Provided data Start Marker

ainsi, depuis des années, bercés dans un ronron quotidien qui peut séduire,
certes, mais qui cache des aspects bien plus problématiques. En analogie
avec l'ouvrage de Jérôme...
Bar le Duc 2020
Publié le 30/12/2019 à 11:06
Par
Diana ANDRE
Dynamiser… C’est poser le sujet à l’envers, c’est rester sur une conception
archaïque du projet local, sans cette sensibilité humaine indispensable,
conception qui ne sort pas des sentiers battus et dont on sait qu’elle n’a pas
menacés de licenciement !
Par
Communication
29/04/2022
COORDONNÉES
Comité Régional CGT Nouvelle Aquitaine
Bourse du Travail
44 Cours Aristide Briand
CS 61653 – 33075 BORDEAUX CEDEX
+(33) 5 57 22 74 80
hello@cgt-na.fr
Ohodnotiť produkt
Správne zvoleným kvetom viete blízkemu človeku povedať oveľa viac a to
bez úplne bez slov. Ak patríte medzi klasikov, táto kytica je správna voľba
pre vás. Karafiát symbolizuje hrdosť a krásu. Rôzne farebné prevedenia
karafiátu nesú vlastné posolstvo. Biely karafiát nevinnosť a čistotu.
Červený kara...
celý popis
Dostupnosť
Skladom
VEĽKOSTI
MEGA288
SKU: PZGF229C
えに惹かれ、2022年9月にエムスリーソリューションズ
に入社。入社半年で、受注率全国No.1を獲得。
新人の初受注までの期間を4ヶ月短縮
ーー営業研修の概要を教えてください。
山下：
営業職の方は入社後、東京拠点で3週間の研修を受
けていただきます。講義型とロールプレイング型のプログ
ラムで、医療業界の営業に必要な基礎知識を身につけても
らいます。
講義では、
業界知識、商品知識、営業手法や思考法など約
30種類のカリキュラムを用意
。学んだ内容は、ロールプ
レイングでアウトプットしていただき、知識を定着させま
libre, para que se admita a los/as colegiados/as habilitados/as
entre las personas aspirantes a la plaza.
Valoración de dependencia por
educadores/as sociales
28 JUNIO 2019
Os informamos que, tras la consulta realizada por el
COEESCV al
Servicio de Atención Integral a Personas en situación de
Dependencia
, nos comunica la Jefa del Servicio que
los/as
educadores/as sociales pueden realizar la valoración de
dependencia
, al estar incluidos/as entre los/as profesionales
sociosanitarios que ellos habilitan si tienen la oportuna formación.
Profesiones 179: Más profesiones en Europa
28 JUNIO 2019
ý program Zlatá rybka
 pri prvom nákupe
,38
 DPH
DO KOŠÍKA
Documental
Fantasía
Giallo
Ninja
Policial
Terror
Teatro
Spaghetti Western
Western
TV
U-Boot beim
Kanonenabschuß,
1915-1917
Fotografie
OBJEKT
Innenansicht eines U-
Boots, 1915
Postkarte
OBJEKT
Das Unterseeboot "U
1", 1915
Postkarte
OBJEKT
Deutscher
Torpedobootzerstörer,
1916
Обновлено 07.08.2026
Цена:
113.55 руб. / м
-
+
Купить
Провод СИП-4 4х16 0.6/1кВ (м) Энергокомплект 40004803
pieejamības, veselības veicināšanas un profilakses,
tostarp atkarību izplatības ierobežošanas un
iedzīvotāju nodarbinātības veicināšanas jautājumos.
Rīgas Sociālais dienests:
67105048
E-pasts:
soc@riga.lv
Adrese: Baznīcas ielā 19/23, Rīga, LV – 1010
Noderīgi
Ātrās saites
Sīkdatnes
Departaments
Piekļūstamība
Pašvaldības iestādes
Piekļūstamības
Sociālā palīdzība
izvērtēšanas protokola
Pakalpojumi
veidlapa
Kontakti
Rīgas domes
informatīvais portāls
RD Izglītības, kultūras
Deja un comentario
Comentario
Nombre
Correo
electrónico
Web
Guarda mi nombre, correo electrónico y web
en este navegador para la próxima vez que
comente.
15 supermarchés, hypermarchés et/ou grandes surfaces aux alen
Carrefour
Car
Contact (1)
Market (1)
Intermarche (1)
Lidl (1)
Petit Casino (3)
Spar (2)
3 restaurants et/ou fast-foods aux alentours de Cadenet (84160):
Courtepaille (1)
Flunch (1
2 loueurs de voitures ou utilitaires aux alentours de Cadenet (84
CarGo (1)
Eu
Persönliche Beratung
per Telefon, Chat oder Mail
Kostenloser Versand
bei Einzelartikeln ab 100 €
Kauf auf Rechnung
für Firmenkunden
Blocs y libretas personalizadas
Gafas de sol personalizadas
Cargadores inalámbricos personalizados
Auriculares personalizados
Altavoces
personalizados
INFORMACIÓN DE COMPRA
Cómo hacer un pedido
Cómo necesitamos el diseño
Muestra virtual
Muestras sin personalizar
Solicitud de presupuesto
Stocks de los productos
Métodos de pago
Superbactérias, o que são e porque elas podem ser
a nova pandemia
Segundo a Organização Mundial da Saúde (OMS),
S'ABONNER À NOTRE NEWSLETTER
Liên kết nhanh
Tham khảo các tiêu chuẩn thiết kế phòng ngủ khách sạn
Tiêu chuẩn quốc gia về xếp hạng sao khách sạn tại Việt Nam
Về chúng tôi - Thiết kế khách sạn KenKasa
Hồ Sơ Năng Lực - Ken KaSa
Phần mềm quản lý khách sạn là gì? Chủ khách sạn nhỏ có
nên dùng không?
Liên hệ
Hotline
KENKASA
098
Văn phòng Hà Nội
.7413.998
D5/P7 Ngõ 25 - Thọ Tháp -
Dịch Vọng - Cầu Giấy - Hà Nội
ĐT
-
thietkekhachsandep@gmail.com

Provided data End Marker

*Exercise prompt*: Please print, exactly and with nothing else, the lines from the first line of the entries through the line containing "archaïque du projet".

*Answer section*:
ainsi, depuis des années, bercés dans un ronron quotidien qui peut séduire,
certes, mais qui cache des aspects bien plus problématiques. En analogie
avec l'ouvrage de Jérôme...
Bar le Duc 2020
Publié le 30/12/2019 à 11:06
Par
Diana ANDRE
Dynamiser… C’est poser le sujet à l’envers, c’est rester sur une conception
archaïque du projet local, sans cette sensibilité humaine indispensable,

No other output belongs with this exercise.